— start RECORDS FOR PROCESSING —

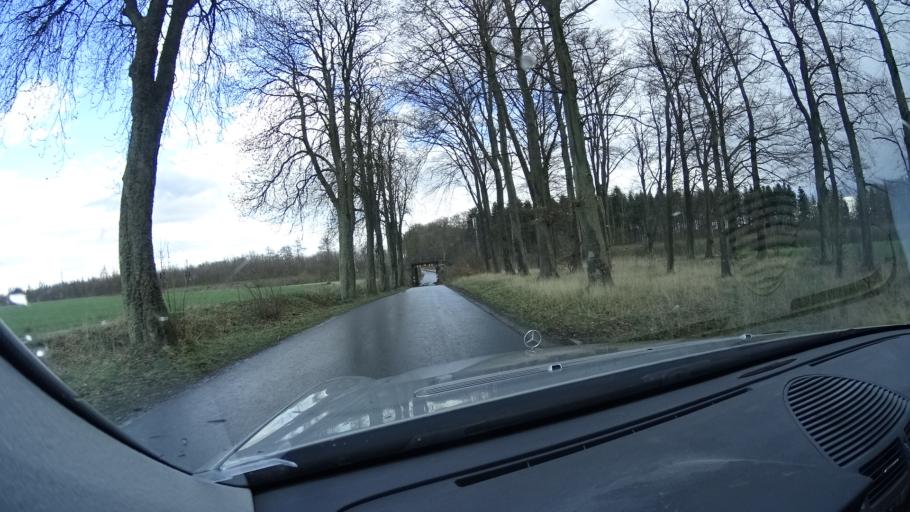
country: SE
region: Skane
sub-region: Eslovs Kommun
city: Eslov
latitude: 55.8155
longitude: 13.2942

— end RECORDS FOR PROCESSING —

TASK BRIEF: Copy out the rows above word for word, leaving out the pictures.

EXERCISE RESULT:
country: SE
region: Skane
sub-region: Eslovs Kommun
city: Eslov
latitude: 55.8155
longitude: 13.2942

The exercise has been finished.